一つ一つのピクセルで色をしっかりと取り込むことができるので、刻々と変わる空の色合いを、ちゃんと記録できるんですね。
仕事をしている人はなかなか日没の時間帯に写真は撮れないと思うのですが、そういう人はちょっと早起きをして近所の眺めのいい場所から空を大きく写し込んで、夜明けの写真を撮ってみてください。家に帰ってSIGMA Photo Proでファイルを開いたら、きっとその色合いに感激すると思います。
さて、第一回で「ISOは基本的に100」と書いたのですが、これは一番失敗の少ない感度がISO100だという理由で書きました。ダイナミックレンジが一番広いので、露出のミスを回復しやすいんですね。
でも、色の描写を最優先にすると、ISO50の繊細さと色の濃さはISO100よりも上です。ISO50はハイライトの白飛びが起こりやすく、露出が難しいのですが、マジックアワーのグラデーションといった、色の階調が大事な写真はISO50でチャレンジする価値は十分あります。
露出が難しいといってもオートブラケット±0.7くらいで3枚撮ってやれば、そのうちの一枚はたいてい大丈夫だと思います。ということで、ISO50を使う時はそのことを頭に入れて、同じ構図でも露出を変えながら撮るといいと思います。
ちなみに今回の写真もオートブラケットで3枚撮ったうち、唯一白飛びしてなかった-0.7の写真です。
ということで、さっそくオートで開いてみましょう。
フォビオンマジですげー
オートで開いただけで、もうお腹いっぱいです。もうこれ以上別にいじらなくてもいいかなと。
ISO50は露出さえ当たれば、それはもう凄まじい色を吐き出してくれます。フォビオンは三振かホームランかなどと揶揄されますが、その中でもISO50は、トリプルプレーか逆転満塁サヨナラホームランかというくらい振れ幅が大きいです。
ということで、今回は大当たりなので、これ以上何もする気はなかったんですが、せっかくなのでちょっとだけコントラストを上げてシャドウを締めてみましょう。コントラストを1上げて+1.2に、シャドウを-1.5にします。
ちょっとハイライトが飛んだ
コントラストを上げたことでハイライトが飛んでしまったので、露出を下げて0に、フィルライトを+0.4に、さらに警告を見ながらハイライトを下げて-0.3にしました。最後にちょっとだけ彩度を上げて+0.3にします。
ちょっとだけ飛ばす感じで
とりあえずこれでいいや、ということで完成。JPEGに保存します。
どうでしたか?ISO50は扱いがちょっと難しいのですが、露出さえ決まればいつもよりもさらに深い色合いの、美しい画像を作ってくれる事がわかってもらえたと思います。
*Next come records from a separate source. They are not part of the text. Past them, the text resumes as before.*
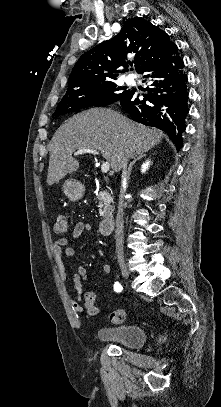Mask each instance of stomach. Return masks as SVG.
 <instances>
[{"mask_svg":"<svg viewBox=\"0 0 221 407\" xmlns=\"http://www.w3.org/2000/svg\"><path fill=\"white\" fill-rule=\"evenodd\" d=\"M63 192L70 201H78L83 197L84 186L75 179H68L63 185Z\"/></svg>","mask_w":221,"mask_h":407,"instance_id":"obj_1","label":"stomach"}]
</instances>
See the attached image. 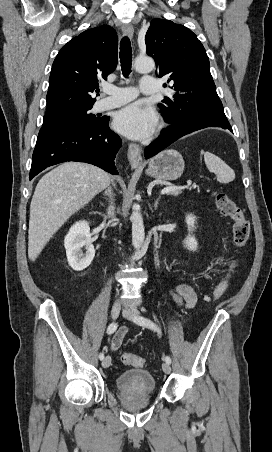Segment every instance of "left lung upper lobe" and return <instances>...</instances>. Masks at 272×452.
<instances>
[{
  "label": "left lung upper lobe",
  "mask_w": 272,
  "mask_h": 452,
  "mask_svg": "<svg viewBox=\"0 0 272 452\" xmlns=\"http://www.w3.org/2000/svg\"><path fill=\"white\" fill-rule=\"evenodd\" d=\"M146 53L159 77L175 91L159 104L167 122L198 124L227 120L210 73L206 51L197 36L181 24L154 19L145 36Z\"/></svg>",
  "instance_id": "obj_1"
}]
</instances>
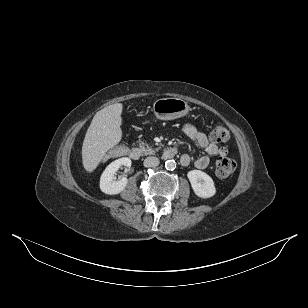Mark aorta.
<instances>
[{"mask_svg":"<svg viewBox=\"0 0 308 308\" xmlns=\"http://www.w3.org/2000/svg\"><path fill=\"white\" fill-rule=\"evenodd\" d=\"M165 168L167 170H174L176 168V163L174 160H167L165 162Z\"/></svg>","mask_w":308,"mask_h":308,"instance_id":"aorta-1","label":"aorta"}]
</instances>
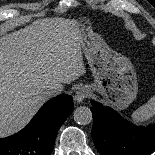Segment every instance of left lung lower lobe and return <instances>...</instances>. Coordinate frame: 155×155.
Listing matches in <instances>:
<instances>
[{"label":"left lung lower lobe","mask_w":155,"mask_h":155,"mask_svg":"<svg viewBox=\"0 0 155 155\" xmlns=\"http://www.w3.org/2000/svg\"><path fill=\"white\" fill-rule=\"evenodd\" d=\"M91 136L101 155H148L155 150V124L135 126L112 108L91 101Z\"/></svg>","instance_id":"1"}]
</instances>
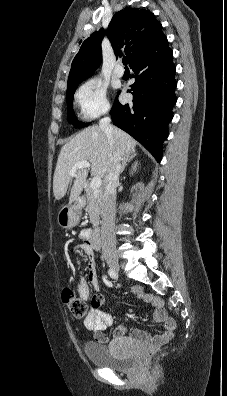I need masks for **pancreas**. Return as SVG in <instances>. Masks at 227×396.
I'll return each mask as SVG.
<instances>
[{"instance_id": "1", "label": "pancreas", "mask_w": 227, "mask_h": 396, "mask_svg": "<svg viewBox=\"0 0 227 396\" xmlns=\"http://www.w3.org/2000/svg\"><path fill=\"white\" fill-rule=\"evenodd\" d=\"M87 206L86 212L89 214L90 222L93 226H98L100 223V214L102 209L101 193L88 188L86 191Z\"/></svg>"}]
</instances>
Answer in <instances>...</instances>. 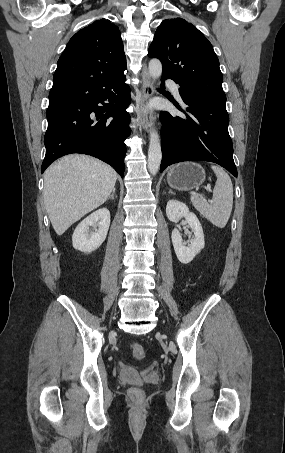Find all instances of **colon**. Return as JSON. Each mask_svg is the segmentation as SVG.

感度を下げることでシャッター速度が遅くなるというデメリットもあるのですが、三脚を使用したり、カメラを固定したりすれば、美しい写真が簡単に現像できますよ。
ということで、今回はISO50を使ってマジックアワーのグラデーションを現像する方法でした。みなさんもぜひ試してみてください。
ではまた次回!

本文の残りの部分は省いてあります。